I will continue with the Lone Navigator posts (I’m really enjoying them) but, before continuing any fiction writing, I want to engage in some world building—hopefully shared, in that I will invite comments, thoughts, and ask questions.
So, I’m stuck in place (Idaho); but I’ll use that restlessness to detail out the sense of place (the city, Rust) that I want my story to evoke.
What is Place to You?
To those writers who may read this post, I want to ask: does differentiating “place” from “setting” make sense to you? If it does, how do you do it? If it doesn’t, what am I missing in my understanding here?

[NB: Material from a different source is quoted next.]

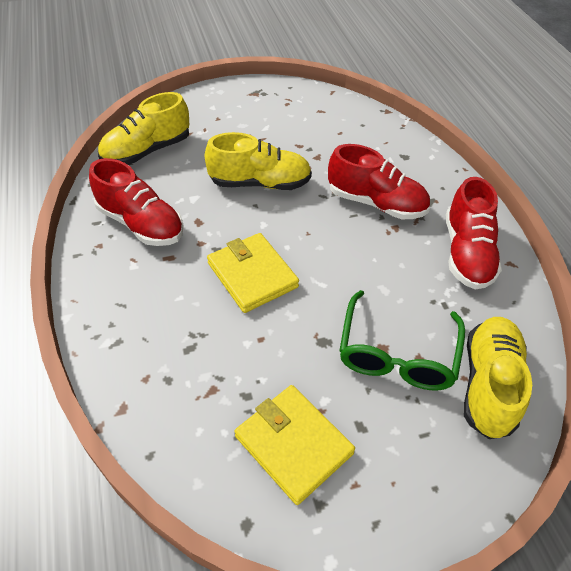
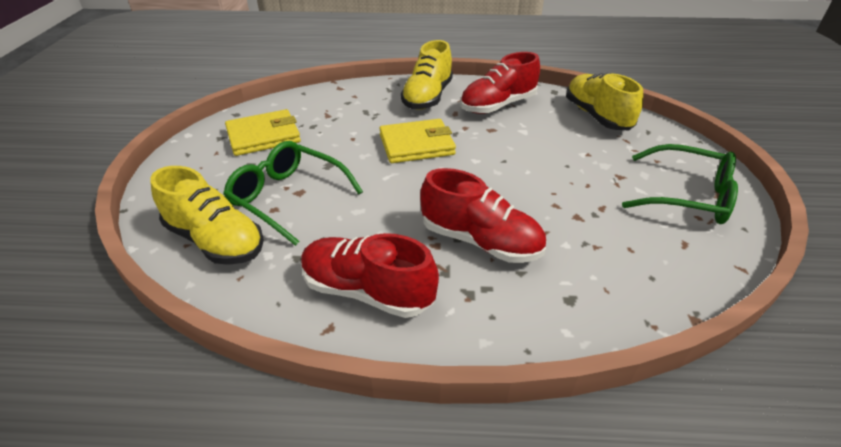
camera: 110 degrees right, 10 degrees down
yellow shoe [205,132,312,190] -> yellow shoe moved to [401,40,453,110]
red shoe [328,144,430,219] -> red shoe turned 105 degrees counterclockwise [420,168,546,263]
none -> green glasses [622,144,738,224]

To those readers (or anyone) who are of a mind to chime in: what fictional world holds a special place in your heart, and why is it so dear? What are some of the things that you most remember from your favorite speculative fiction that made you feel the impact of the setting?
For me, nothing can compare to Dune—perhaps in part due to the movie adaptations (especially, of course, Denis Villeneuve’s). Reaching further back into my childhood, the Redwall Abbey still stands out in my mind after all these years as a place I would truly love to sit down and enjoy a feast.
And, to anyone, really… how are things in your neck of the real world? Are you happy where you’re at, or are you dreaming of somewhere else, like I am?
When I think of the difference between place and setting I think of a story that could only happen in a certain world vs a certain world where things happen. Both can have good stories and writers and I don't think one is necessarily better than another.
For instance, discworld is a vibrant wonderful setting. Within that setting there are things that are always happening and it supports a whole ecosystem of vignettes, side-stories, and tangents alongside a few epic narrative arcs.
For a place, I'm thinking of many of the phillip K dick worlds, where the stories could ONLY really make sense in the context of a specific place, and often are explicitly surreal toy universes that are designed to fall apart or move forward a single weird thought "what if a man went in for surgery and the doctors discovered he was filled with electronics?". Or the blade runner world, which starts with a premise but is just ostensibly in LA in the future. These are rich worlds too, but they'd likely get worse and worse you more you filled in parts unrelated to the main question that created them.
I think Dune as well actually fits this as well, even though an extended universe got bolted on after-the-fact.